Perbedaanya terletak pada alasan pernikahan dan respons terhadap perselingkuhan. Bagi banyak orang di Jepang, pernikahan masih merupakan kontrak sosial, dan orang-orang diharapkan menikah pada awal usia tiga puluhan.
Selain itu, banyak orang di Jepang cenderung tetap menikah, terlepas dari apakah pasangan mereka berselingkuh atau tidak. Meskipun sulit diukur, tingkat perceraian di Jepang sedikit lebih rendah daripada banyak negara Barat dan negara tetangganya, Tiongkok.

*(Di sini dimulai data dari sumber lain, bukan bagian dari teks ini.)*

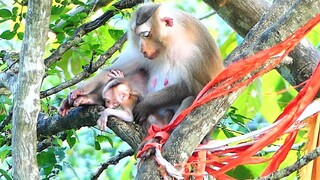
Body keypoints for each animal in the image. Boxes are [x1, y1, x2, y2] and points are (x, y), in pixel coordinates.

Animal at [58, 3, 224, 129]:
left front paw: (146, 104)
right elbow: (112, 71)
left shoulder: (195, 55)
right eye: (137, 36)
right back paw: (91, 99)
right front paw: (79, 92)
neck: (169, 44)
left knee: (190, 98)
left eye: (145, 34)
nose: (142, 49)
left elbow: (197, 89)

Salah satu elemen penting budaya Jepang adalah keinginan untuk menjaga perdamaian, yang menghasilkan budaya gaman, merujuk pada kata dalam bahasa Jepang untuk "ketahanan". Sentimen umum ini berada di balik banyak masalah di Jepang, seperti orang-orang yang menghadapi jam kerja lembur yang panjang. Hal ini juga dapat menjelaskan mengapa orang cenderung bertahan dalam pernikahan mereka, bahkan jika pasangannya berselingkuh atau pernikahan tersebut menjadi tanpa seks.
Jadi meskipun ada perselingkuhan, pasangan orang Jepang cenderung bertahan untuk menjaga kedamaian dan keutuhan keluarga. Sikap lain yang berakar dari budaya gaman adalah gagasan bahwa segala sesuatu bersifat shoganai, frasa umum dalam bahasa Jepang: "Mau bagaimana lagi."